» Dataset entries
*** Begin section ***
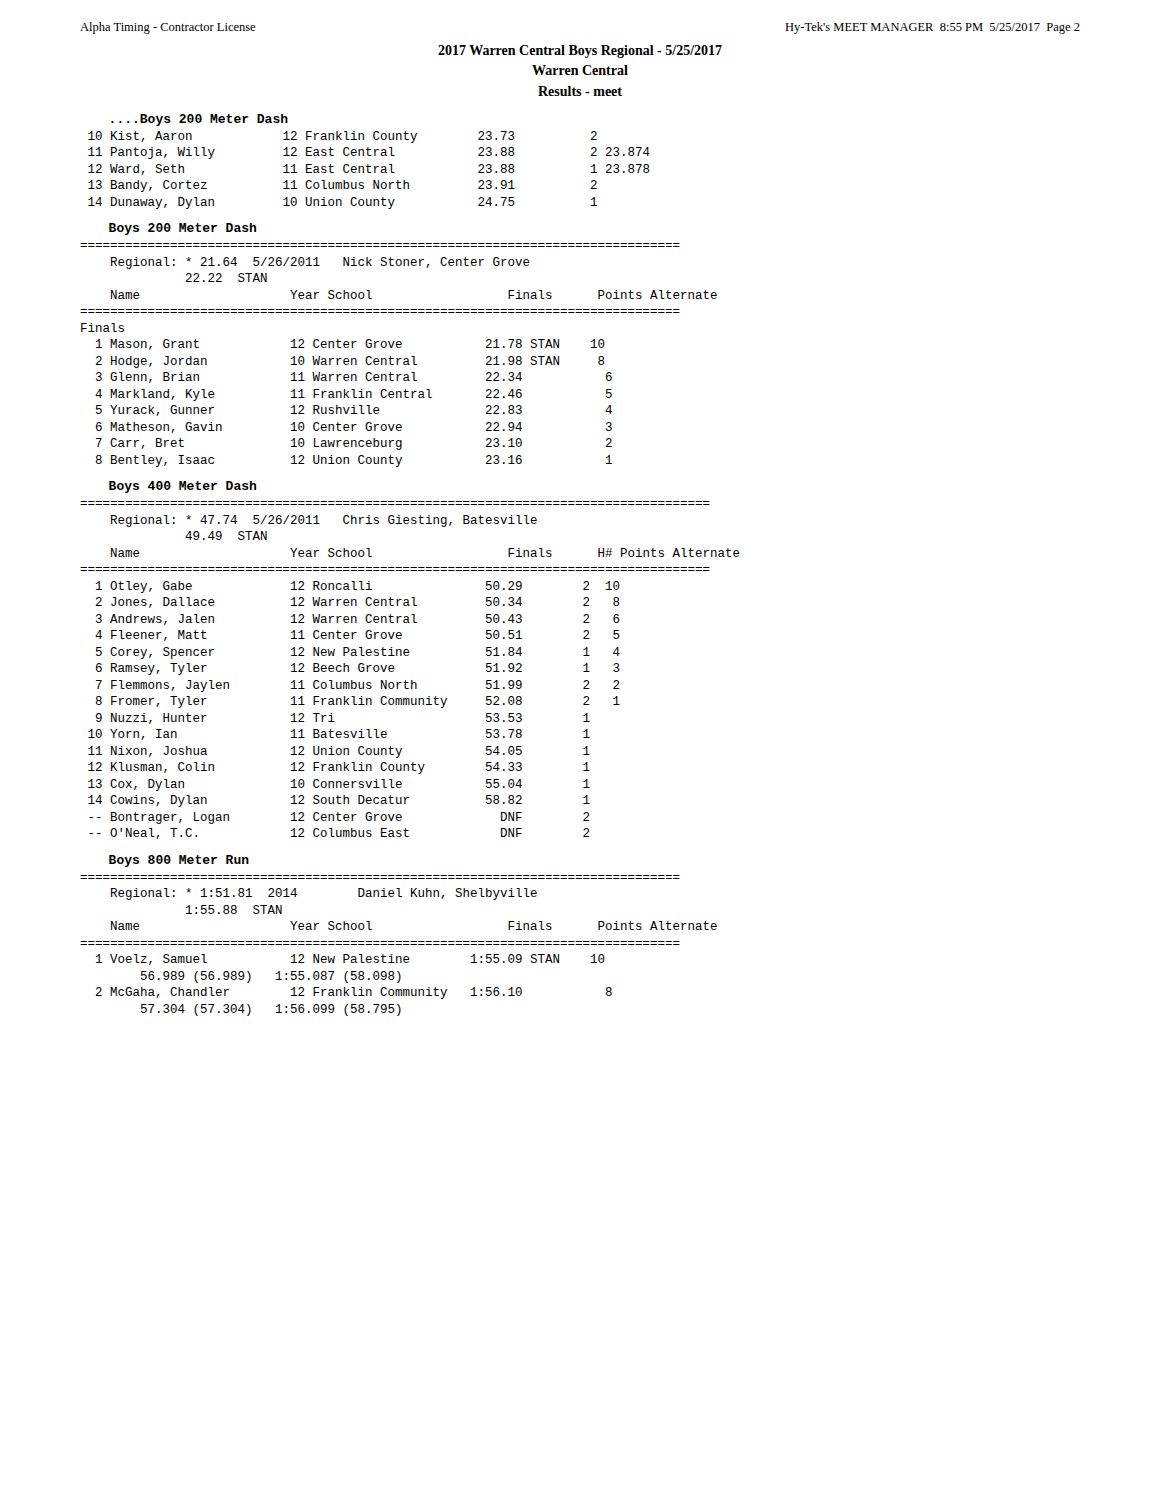Alpha Timing - Contractor License Hy-Tek's MEET MANAGER 8:55 PM 5/25/2017 Page 2
2017 Warren Central Boys Regional - 5/25/2017 Warren Central Results - meet
....Boys 200 Meter Dash
 10 Kist, Aaron            12 Franklin County        23.73          2
 11 Pantoja, Willy         12 East Central           23.88          2 23.874
 12 Ward, Seth             11 East Central           23.88          1 23.878
 13 Bandy, Cortez          11 Columbus North         23.91          2
 14 Dunaway, Dylan         10 Union County           24.75          1
Boys 200 Meter Dash
================================================================================
    Regional: * 21.64  5/26/2011   Nick Stoner, Center Grove
              22.22  STAN
    Name                    Year School                  Finals      Points Alternate
================================================================================
Finals
  1 Mason, Grant            12 Center Grove           21.78 STAN    10
  2 Hodge, Jordan           10 Warren Central         21.98 STAN     8
  3 Glenn, Brian            11 Warren Central         22.34           6
  4 Markland, Kyle          11 Franklin Central       22.46           5
  5 Yurack, Gunner          12 Rushville              22.83           4
  6 Matheson, Gavin         10 Center Grove           22.94           3
  7 Carr, Bret              10 Lawrenceburg           23.10           2
  8 Bentley, Isaac          12 Union County           23.16           1
Boys 400 Meter Dash
====================================================================================
    Regional: * 47.74  5/26/2011   Chris Giesting, Batesville
              49.49  STAN
    Name                    Year School                  Finals      H# Points Alternate
====================================================================================
  1 Otley, Gabe             12 Roncalli               50.29        2  10
  2 Jones, Dallace          12 Warren Central         50.34        2   8
  3 Andrews, Jalen          12 Warren Central         50.43        2   6
  4 Fleener, Matt           11 Center Grove           50.51        2   5
  5 Corey, Spencer          12 New Palestine          51.84        1   4
  6 Ramsey, Tyler           12 Beech Grove            51.92        1   3
  7 Flemmons, Jaylen        11 Columbus North         51.99        2   2
  8 Fromer, Tyler           11 Franklin Community     52.08        2   1
  9 Nuzzi, Hunter           12 Tri                    53.53        1
 10 Yorn, Ian               11 Batesville             53.78        1
 11 Nixon, Joshua           12 Union County           54.05        1
 12 Klusman, Colin          12 Franklin County        54.33        1
 13 Cox, Dylan              10 Connersville           55.04        1
 14 Cowins, Dylan           12 South Decatur          58.82        1
 -- Bontrager, Logan        12 Center Grove             DNF        2
 -- O'Neal, T.C.            12 Columbus East            DNF        2
Boys 800 Meter Run
================================================================================
    Regional: * 1:51.81  2014        Daniel Kuhn, Shelbyville
              1:55.88  STAN
    Name                    Year School                  Finals      Points Alternate
================================================================================
  1 Voelz, Samuel           12 New Palestine        1:55.09 STAN    10
        56.989 (56.989)   1:55.087 (58.098)
  2 McGaha, Chandler        12 Franklin Community   1:56.10           8
        57.304 (57.304)   1:56.099 (58.795)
*** End section ***
» Your objective
Quote the entries in full. Any image among them is to be omitted from the copy.

» Task solution
Alpha Timing - Contractor License Hy-Tek's MEET MANAGER 8:55 PM 5/25/2017 Page 2
2017 Warren Central Boys Regional - 5/25/2017 Warren Central Results - meet
....Boys 200 Meter Dash
 10 Kist, Aaron            12 Franklin County        23.73          2
 11 Pantoja, Willy         12 East Central           23.88          2 23.874
 12 Ward, Seth             11 East Central           23.88          1 23.878
 13 Bandy, Cortez          11 Columbus North         23.91          2
 14 Dunaway, Dylan         10 Union County           24.75          1
Boys 200 Meter Dash
================================================================================
    Regional: * 21.64  5/26/2011   Nick Stoner, Center Grove
              22.22  STAN
    Name                    Year School                  Finals      Points Alternate
================================================================================
Finals
  1 Mason, Grant            12 Center Grove           21.78 STAN    10
  2 Hodge, Jordan           10 Warren Central         21.98 STAN     8
  3 Glenn, Brian            11 Warren Central         22.34           6
  4 Markland, Kyle          11 Franklin Central       22.46           5
  5 Yurack, Gunner          12 Rushville              22.83           4
  6 Matheson, Gavin         10 Center Grove           22.94           3
  7 Carr, Bret              10 Lawrenceburg           23.10           2
  8 Bentley, Isaac          12 Union County           23.16           1
Boys 400 Meter Dash
====================================================================================
    Regional: * 47.74  5/26/2011   Chris Giesting, Batesville
              49.49  STAN
    Name                    Year School                  Finals      H# Points Alternate
====================================================================================
  1 Otley, Gabe             12 Roncalli               50.29        2  10
  2 Jones, Dallace          12 Warren Central         50.34        2   8
  3 Andrews, Jalen          12 Warren Central         50.43        2   6
  4 Fleener, Matt           11 Center Grove           50.51        2   5
  5 Corey, Spencer          12 New Palestine          51.84        1   4
  6 Ramsey, Tyler           12 Beech Grove            51.92        1   3
  7 Flemmons, Jaylen        11 Columbus North         51.99        2   2
  8 Fromer, Tyler           11 Franklin Community     52.08        2   1
  9 Nuzzi, Hunter           12 Tri                    53.53        1
 10 Yorn, Ian               11 Batesville             53.78        1
 11 Nixon, Joshua           12 Union County           54.05        1
 12 Klusman, Colin          12 Franklin County        54.33        1
 13 Cox, Dylan              10 Connersville           55.04        1
 14 Cowins, Dylan           12 South Decatur          58.82        1
 -- Bontrager, Logan        12 Center Grove             DNF        2
 -- O'Neal, T.C.            12 Columbus East            DNF        2
Boys 800 Meter Run
================================================================================
    Regional: * 1:51.81  2014        Daniel Kuhn, Shelbyville
              1:55.88  STAN
    Name                    Year School                  Finals      Points Alternate
================================================================================
  1 Voelz, Samuel           12 New Palestine        1:55.09 STAN    10
        56.989 (56.989)   1:55.087 (58.098)
  2 McGaha, Chandler        12 Franklin Community   1:56.10           8
        57.304 (57.304)   1:56.099 (58.795)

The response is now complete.